The integrated proton signal ratio 3:2:2:2 observed in the high resolution H-1 NMR spectrum, corresponds with the structural formula of 1-iodobutane.

The high resolution 1H NMR spectrum of 1-iodobutane

The high resolution spectra of 1-iodobutane shows 4 groups of proton resonances and in the 3:2:2:2  ratio expected from the structural formula of 1-iodobutane, but we can now consider the splitting of resonance lines from the spin-spin coupling in the molecule of 1-iodobutane.

The ppm quoted on the diagram represent the peak of resonance intensity for a particular proton group in the molecule of 1-iodobutane - since the peak' is at the apex of a band of H-1 NMR resonances due to spin - spin coupling field splitting effects - see high resolution notes on 1-iodobutane below.

So, using the chemical shifts and applying the n+1 rule to 1-iodobutane and make some predictions using some colour coding! (In problem solving you work the other way round!)
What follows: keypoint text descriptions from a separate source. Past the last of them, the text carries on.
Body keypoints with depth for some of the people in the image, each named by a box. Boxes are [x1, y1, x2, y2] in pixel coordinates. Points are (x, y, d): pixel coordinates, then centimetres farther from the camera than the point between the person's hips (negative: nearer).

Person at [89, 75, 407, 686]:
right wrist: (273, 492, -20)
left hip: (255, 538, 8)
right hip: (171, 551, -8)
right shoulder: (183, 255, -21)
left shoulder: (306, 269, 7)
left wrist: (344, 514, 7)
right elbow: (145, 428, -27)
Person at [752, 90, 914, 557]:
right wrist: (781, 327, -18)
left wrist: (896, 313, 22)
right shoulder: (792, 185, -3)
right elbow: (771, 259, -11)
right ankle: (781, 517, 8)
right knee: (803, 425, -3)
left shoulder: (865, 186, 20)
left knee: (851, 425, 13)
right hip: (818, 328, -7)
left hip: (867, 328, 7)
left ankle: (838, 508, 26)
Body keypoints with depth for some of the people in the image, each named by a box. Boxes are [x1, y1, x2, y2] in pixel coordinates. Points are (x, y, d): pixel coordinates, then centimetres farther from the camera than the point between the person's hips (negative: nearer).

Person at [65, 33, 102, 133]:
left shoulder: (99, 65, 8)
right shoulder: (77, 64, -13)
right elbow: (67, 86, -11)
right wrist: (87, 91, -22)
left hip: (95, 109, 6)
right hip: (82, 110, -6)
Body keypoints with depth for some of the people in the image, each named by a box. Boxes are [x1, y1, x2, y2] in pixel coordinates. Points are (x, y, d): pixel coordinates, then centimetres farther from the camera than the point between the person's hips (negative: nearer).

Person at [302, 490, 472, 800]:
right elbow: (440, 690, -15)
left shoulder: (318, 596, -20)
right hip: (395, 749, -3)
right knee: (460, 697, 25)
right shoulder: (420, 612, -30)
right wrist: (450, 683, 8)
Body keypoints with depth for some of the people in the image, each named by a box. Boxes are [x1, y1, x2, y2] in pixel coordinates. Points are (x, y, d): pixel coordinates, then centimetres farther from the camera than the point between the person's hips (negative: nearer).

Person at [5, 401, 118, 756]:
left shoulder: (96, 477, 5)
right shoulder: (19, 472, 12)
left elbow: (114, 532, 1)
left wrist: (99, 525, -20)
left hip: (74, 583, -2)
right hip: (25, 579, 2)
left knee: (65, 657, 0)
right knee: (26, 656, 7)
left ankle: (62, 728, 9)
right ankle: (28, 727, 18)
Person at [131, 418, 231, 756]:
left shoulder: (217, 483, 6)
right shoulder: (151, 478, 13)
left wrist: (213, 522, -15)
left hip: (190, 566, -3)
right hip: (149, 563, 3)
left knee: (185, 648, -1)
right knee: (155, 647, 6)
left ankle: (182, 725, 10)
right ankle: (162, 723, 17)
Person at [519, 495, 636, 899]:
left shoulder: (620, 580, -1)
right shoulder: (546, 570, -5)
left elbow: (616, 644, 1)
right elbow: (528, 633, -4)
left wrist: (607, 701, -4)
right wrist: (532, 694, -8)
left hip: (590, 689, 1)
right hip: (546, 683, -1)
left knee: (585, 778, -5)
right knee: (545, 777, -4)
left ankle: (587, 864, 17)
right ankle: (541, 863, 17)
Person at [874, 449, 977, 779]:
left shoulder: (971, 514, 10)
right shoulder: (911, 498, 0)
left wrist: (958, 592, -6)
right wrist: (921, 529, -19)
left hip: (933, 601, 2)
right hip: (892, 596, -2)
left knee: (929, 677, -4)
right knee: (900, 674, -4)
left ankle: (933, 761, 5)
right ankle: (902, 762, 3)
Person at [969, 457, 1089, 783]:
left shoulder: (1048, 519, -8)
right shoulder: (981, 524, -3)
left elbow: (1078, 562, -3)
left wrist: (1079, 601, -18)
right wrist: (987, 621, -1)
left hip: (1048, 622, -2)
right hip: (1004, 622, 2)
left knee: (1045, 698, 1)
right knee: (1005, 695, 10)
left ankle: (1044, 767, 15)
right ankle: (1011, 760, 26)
¹H NMR resonance (a) ¹H Chemical shift 0.93 ppm: CH₃CH₂CH₂CH₂I

This resonance is split into a 1:2:1 triplet by the adjacent CH₂ protons (n+1 = 3).
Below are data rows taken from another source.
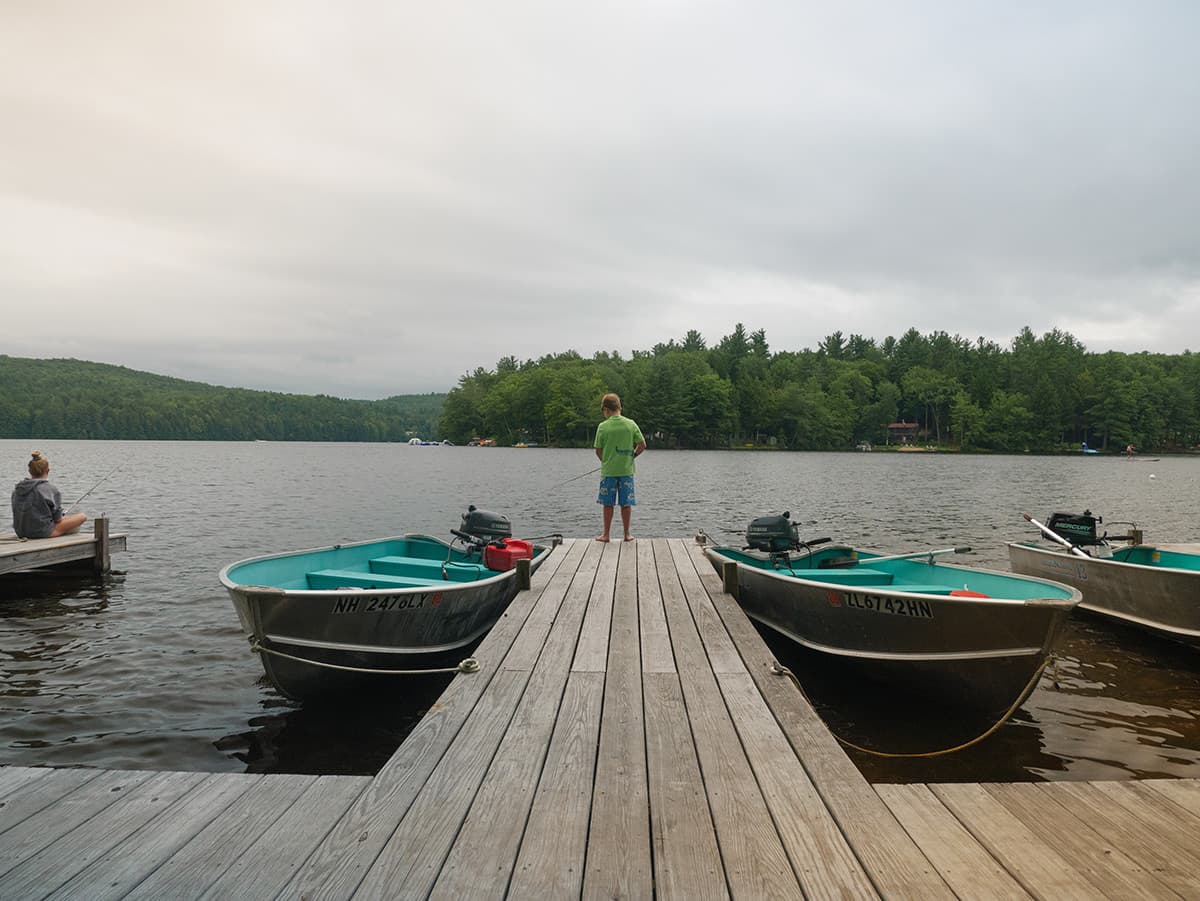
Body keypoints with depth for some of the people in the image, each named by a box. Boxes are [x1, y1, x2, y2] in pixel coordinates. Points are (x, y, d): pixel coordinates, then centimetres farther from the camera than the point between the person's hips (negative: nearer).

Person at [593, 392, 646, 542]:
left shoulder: (603, 426, -7)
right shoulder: (631, 424, -2)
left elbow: (598, 450, -2)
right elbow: (642, 445, -1)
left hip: (608, 471, -1)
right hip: (627, 470, 2)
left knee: (608, 504, 8)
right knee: (626, 503, 9)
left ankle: (606, 534, 14)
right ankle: (627, 534, 15)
Evidence for the presence of a CH₂ group in the molecule of 1-iodobutane

¹H NMR resonance (b) ¹H Chemical shift 1.42 ppm: CH₃CH₂CH₂CH₂I

This resonance is split into a 1:5:10:10:5:1 sextet by the adjacent CH3 and CH2 protons (on either side, so n=1 = 6).

Evidence for the presence of a ? group in the molecule of 1-iodobutane

¹H NMR resonance (c) ¹H Chemical shift 1.80 ppm: CH₃CH₂CH₂CH₂I

This resonance is split into a 1:4:6:4:1 quintet by the adjacent CH₂ protons on either side, so n=1 = 5.
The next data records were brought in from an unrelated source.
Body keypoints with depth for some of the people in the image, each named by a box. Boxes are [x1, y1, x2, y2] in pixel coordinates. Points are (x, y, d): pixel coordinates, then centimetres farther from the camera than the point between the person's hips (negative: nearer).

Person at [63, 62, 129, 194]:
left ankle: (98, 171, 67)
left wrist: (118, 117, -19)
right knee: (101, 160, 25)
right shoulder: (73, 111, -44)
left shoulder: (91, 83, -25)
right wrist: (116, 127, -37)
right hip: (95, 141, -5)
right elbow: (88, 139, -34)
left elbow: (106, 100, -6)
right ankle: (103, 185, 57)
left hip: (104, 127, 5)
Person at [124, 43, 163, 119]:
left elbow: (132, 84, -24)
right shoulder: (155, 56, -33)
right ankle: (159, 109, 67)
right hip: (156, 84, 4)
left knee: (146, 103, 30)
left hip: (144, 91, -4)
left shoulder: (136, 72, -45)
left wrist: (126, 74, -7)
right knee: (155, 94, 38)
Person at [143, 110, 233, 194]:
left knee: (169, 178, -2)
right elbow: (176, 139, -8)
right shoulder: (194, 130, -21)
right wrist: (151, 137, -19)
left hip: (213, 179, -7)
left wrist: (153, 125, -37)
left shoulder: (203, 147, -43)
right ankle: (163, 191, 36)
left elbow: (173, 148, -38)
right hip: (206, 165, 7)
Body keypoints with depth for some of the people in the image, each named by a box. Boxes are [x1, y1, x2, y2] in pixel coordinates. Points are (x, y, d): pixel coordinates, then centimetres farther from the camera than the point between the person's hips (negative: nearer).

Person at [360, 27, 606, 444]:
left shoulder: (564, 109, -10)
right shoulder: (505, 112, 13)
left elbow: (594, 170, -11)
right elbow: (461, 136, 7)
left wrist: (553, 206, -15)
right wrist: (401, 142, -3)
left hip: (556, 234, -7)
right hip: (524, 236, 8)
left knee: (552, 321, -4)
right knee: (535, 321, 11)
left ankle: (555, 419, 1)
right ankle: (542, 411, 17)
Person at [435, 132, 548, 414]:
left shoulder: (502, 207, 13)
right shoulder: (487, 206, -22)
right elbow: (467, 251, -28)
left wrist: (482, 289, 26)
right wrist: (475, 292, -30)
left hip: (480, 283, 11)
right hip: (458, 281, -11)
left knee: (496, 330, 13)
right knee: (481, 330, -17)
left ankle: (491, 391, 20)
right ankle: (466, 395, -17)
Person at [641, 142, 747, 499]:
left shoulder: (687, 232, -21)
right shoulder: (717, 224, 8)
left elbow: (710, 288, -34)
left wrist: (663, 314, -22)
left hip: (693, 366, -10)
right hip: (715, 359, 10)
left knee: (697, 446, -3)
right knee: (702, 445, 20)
Evidence for the presence of a CH₂-CH_x-CH₂ grouping in the molecule of 1-iodobutane (x = 1, or 2, as in this case).

¹H NMR resonance (d) ¹H Chemical shift 3.20 ppm: CH₃CH₂CH₂CH₂I

This resonance is split into a 1:2:1 triplet by the adjacent CH₂ protons (n+1 = 3).

Evidence for the presence of a at least one other CH₂ group in the molecule of 1-iodobutane (see resonance (a) above).

Note the decreasing effect on the ¹H chemical shift as the proton is further from the more electronegative iodine atom in 1-iodobutane.

Comparing the infrared, mass, 1H NMR and 13C NMR spectra of the 4 halogenoalkane isomers of C4H9I NOTE: The images are linked to their original detailed spectral analysis pages AND can be doubled in size with touch screens to increase the definition to the original 1-iodobutane, 2-iodobutane, 1-iodo-2-methylpropane and 2-iodo-2-methylpropane image sizes.  These four molecules are structural isomers of molecular formula C4H9I and exemplify the infrared, mass, 1H NMR and 13C NMR spectra of lower aliphatic halogenoalkanes (haloalkanes, alkyl halides, iodoalkanes, alkyl iodides).
INFRARED SPECTRA (above): Apart from the significant differences in the fingerprint region at wavenumbers 1500 to 400 cm-1, there are no other great striking differences, but each could be identified from its infrared spectrum.
MASS SPECTRA (above): All four give the parent molecular ion of m/z 184, but it is only a relatively tiny peak for 2-iodo-2-methylpropane. All four give the base ion peak of m/z 57. All four give prominent peaks for m/z ions 29 and 41 and all give a tiny peak from an ionised iodine atom at m/z 127. They look quite similar to me and lack a clear fingerprint fragmentation pattern.
1H NMR SPECTRA (above): The 1H NMR spectra of all three molecules give different proton ratios i.e.1-iodobutane four peaks 3:2:2:2, 2-iodobutane four peaks 3:3:2:1, 1-iodo-2-methylpropane three peaks 6:2:1 and 2-iodo-2-methylpropane one peak '1' (effectively no ratio involved), so all four molecular structures can be distinguished from each other by their 1H NMR spectra proton ratios, numbers of peaks and (n+1) rule splitting patterns.
13C NMR SPECTRA (above): The 13C NMR spectra of the four molecules show various numbers of carbon-13 chemical environments i.e 1-iodobutane and 2-iodobutane show four 13C NMR resonances, 1-iodo-2-methylpropane three 13C NMR resonances and 2-iodo-2-methylpropane only two 13C resonances. Therefore 1-iodo-2-methylpropane and 2-iodo-2-methylpropane can be distinguished from the other three by their number of resonances in their 13C NMR spectra, but 1-iodobutane and 2-iodobutane cannot be distinguished from each other from their number of 13C NMR resonance lines - other data would be required.